Australian tracking station to get first new close-up images of Pluto

Pluto is pictured from a million miles away in this July 11, 2015 handout image from New Horizons' Long Range Reconnaissance Imager (LORRI). New Horizons will make its closest approach to Pluto on July 14, 2015 .
Pluto is pictured from a million miles away in this July 11, 2015 handout image from New Horizons' Long Range Reconnaissance Imager (LORRI). New Horizons will make its closest approach to Pluto on July 14, 2015 . PHOTO: REUTERS

SYDNEY (Reuters) - A space tracking station surrounded by cows in an Australian valley will on Tuesday become the first place in the world to get close-up images of Pluto, the most distant planetary body ever explored.

After 9.5 years of traveling 5.3 billion km, National Aeronautics and Space Administration (Nasa) spacecraft New Horizons will get within 12,500km of Pluto on Tuesday evening.

The spacecraft has been sent specifically to take pictures of Pluto, a part of the solar system that has been in deep freeze for billions of years. The data will be relayed back to the tracking station at Canberra's Deep Space Communication Complex (CDSCC).

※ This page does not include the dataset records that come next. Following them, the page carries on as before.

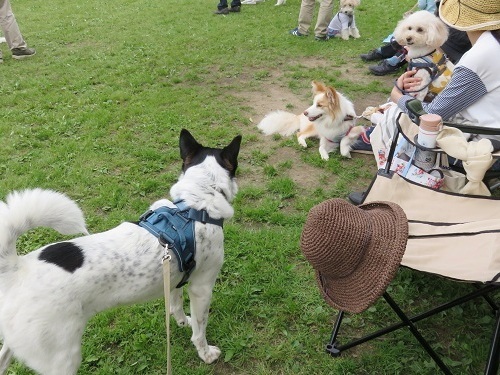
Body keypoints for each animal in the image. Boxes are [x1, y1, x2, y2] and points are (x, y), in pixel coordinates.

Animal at [0, 130, 242, 375]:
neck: (195, 205)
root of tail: (17, 268)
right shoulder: (202, 287)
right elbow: (200, 329)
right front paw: (206, 353)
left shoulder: (176, 278)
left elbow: (175, 305)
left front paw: (183, 322)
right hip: (62, 358)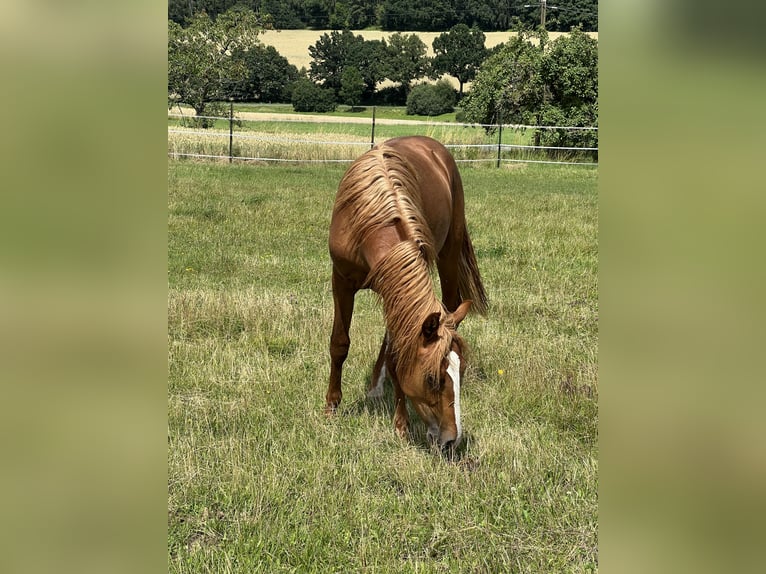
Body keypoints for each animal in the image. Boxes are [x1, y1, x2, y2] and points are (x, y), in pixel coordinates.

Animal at [328, 136, 488, 454]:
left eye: (461, 372)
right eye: (432, 378)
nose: (451, 441)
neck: (371, 219)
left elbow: (396, 356)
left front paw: (400, 425)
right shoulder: (342, 280)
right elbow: (340, 343)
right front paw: (331, 406)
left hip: (449, 254)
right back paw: (375, 387)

"It's very exciting because we have never ever visited Pluto, either by robots or man missions because it is so far away," CDSCC director Ed Kruzins told Reuters.

Up to now, little has been known about Pluto, the most distant planetary body in the solar system and the last to be explored by Nasa.

It was downgraded from a planet to a dwarf planet in 2006 and is thought to contain important clues about the origins of the solar system.

"There's a feeling among scientists that Pluto probably will tell us what the early solar system looked like and it's now locked in deep freeze and maybe it will tell us what we once were, a long time ago," Mr Kruzins said.

New Horizons, the fastest spacecraft ever launched, is due to send a message that will be received by the Australian tracking station on Wednesday - a key message that will determine if the mission has been a success.

Each piece of data will then take about 4.5 hours to transmit, with the full dataset taking about 15 months to complete.

New Horizons will travel at 58,000km per hour past Pluto, Kruzins said, which could pose a problem if there is any space debris.

"Even a grain of sand would cause significant damage to the vehicle, it would be like being hit by a brick at 70 kmh," Mr Kruzins said.

The tracking station, 35km from the capital of Canberra, is part of Nasa's Deep Space network and is one of only three tracking stations in the world.

New Horizons will be at its closest to Pluto for about 24 hours before continuing on its journey to the outer solar system.